Avec la fumée noire au-dessus des toits blessés de Notre-Dame, c’est le coeur de Paris qui s’est effondré lundi soir. La cathédrale célébrée par Victor Hugo, l’une des plus grandes d’Occident, est depuis son origine l’un des monuments les plus emblématiques de la ville et mondialement connu.
L’émotion qui s’est emparée des Parisiens, certains en larmes, massés sur les ponts qui enjambent la Seine, dit assez l’importance que revêt dans le coeur français – et bien au-delà de la chrétienté – la cathédrale millénaire, parmi les plus célèbres d’Occident, inscrite au patrimoine mondial de l’Unesco et visitée chaque année par près de 14 millions de touristes et pélerins.
Le sentiment de perte est infini face aux flammes qui dévorent le bâtiment gothique aux impressionnantes gargouilles, dont la construction a commencé au Moyen-Age, à la fin du XIIè siècle – en l’état actuel des connaissances, la date retenue pour le début des travaux est 1163 – pour s’étaler durant deux siècles jusqu’en 1345.
Inscrite dans le ciel de Paris, gravée dans le coeur, les passions et la mémoire des Parisiens, Notre-Dame est intimement mêlée à leur histoire: c’est son gros bourdon qui, le 24 août 1944, leur annonce la Libération du joug nazi et qui, 26 ans plus tard, accueille les obsèques du patron de la Résistance, le général Charles de Gaulle.
Nerval et Gautier
“Notre-Dame est bien vieille : on la verra peut-être/ Enterrer cependant Paris qu’elle a vu naître” écrivait en 1832 Gérard de Nerval dans un poème intitulé “Notre-Dame de Paris”. Un an auparavant Victor Hugo lui avait consacré un roman éponyme, dont la cathédrale constitue un personnage à part entière entre Quasimodo, le sonneur bossu, Esmeralda la tentatrice gitane et le prêtre Frollo. Alors qu’un projet de démolition menace l’édifice en raison de son état de délabrement, le roman résonne comme un appel salvateur pour sa restauration de la part du poète écrivain, conscience de la nation.
Chantre du romantisme compassé, le poète et romancier Théophile Gautier a opposé la singularité de la cathédrale aux “maisons sans pudeur de la ville païenne”: “Le peintre et le poète/ Trouvent là des couleurs pour charger leur palette/ Et des tableaux ardents à vous brûler les yeux” relevait-il avec emphase.
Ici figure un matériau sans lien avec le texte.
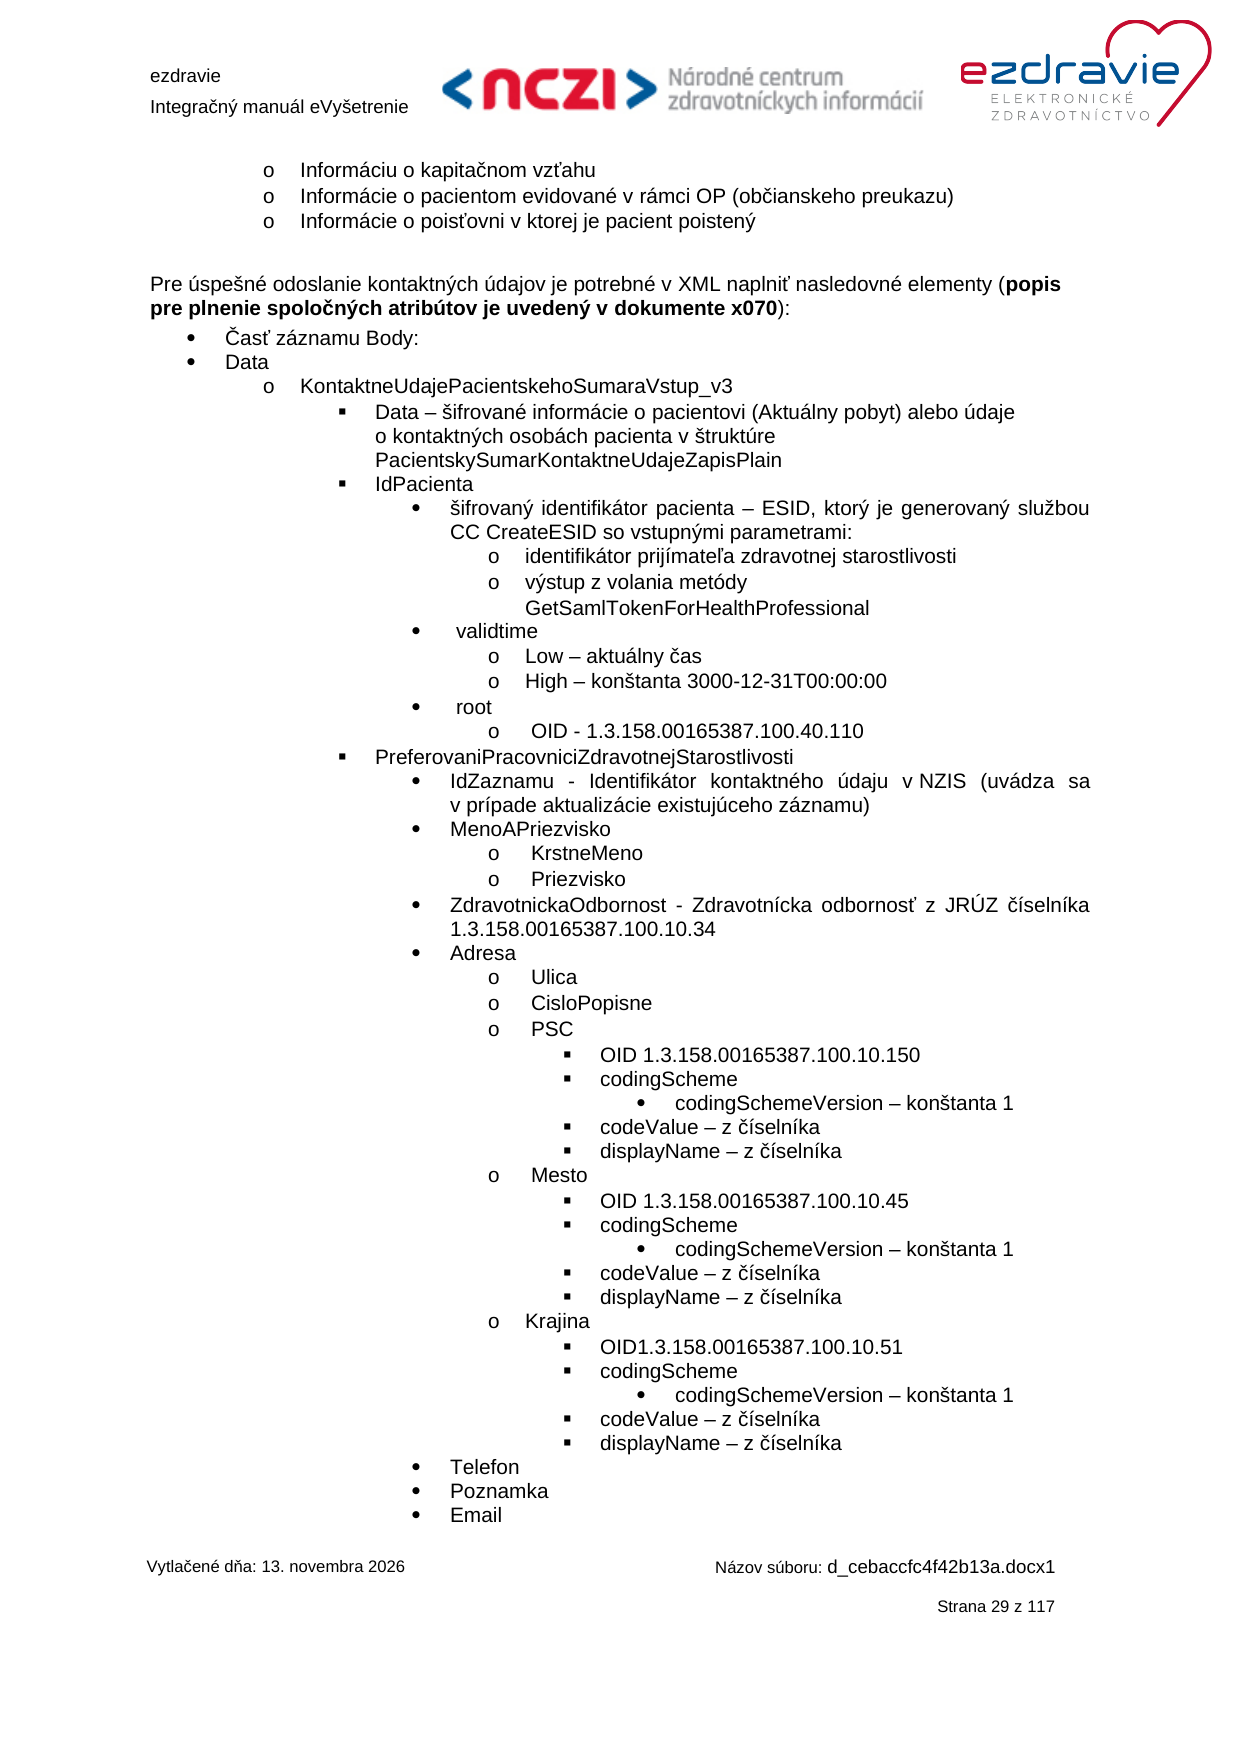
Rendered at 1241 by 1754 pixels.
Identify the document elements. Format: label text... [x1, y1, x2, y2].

Au fil du temps, chacun a voulu apporter sa pierre à l’édifice monumental: une première flèche fut construite vers 1250, défaite cinq siècles plus tard. Mais c’est à Eugène Viollet-le-Duc que l’on doit la flèche, controversée, qui s’est effondrée lundi dans un choeur de cris de Parisiens et touristes horrifiés: cet architecte du XIXè siècle a consacré sa vie à rénover les monuments médiévaux et signé là sa réalisation la plus contestée, imposant aux Parisiens en 1860 une flèche qui avait totalement disparu de leur mémoire.
Disney aussi
Après la littérature le cinéma s’est emparé à son tour de ce “monument” qui, plus que tout autre, mérite ce vocable : en 1956 le réalisateur français Jean Delannoy en fait le titre d’un long métrage avec Anthonuy Quinn dans le rôle de Quasimodo fasciné par les avantages de Gina Lollobrigida-Esmeralda.
Enfin, signe du rayonnement mondial de la cathédrale, même les studios de Walt Disney l’ont placée au coeur de leur dessin animé, le “Bossu de Notre-Dame” (1996), ou encore la comédie musicale éponyme écrite par le Canadien Luc Plamondon, véritable phénomène dans le monde francophone en 1998.
“C’est la mémoire de Paris, c’est un navire de pierre qui a traversé l’histoire” s’est lamenté l’historien Fabrice d’Almeida sur la chaine France 2. “C’est l’âme de la nation française qui disparaît, l’âme même du cœur de Paris et de la France qui (sont) touchés aujourd’hui” a abondé Stéphane Bern, historien médiatique et fervent défenseur du patrimoine, alors que la silhouette dévorée par les flammes se détachait dans la nuit.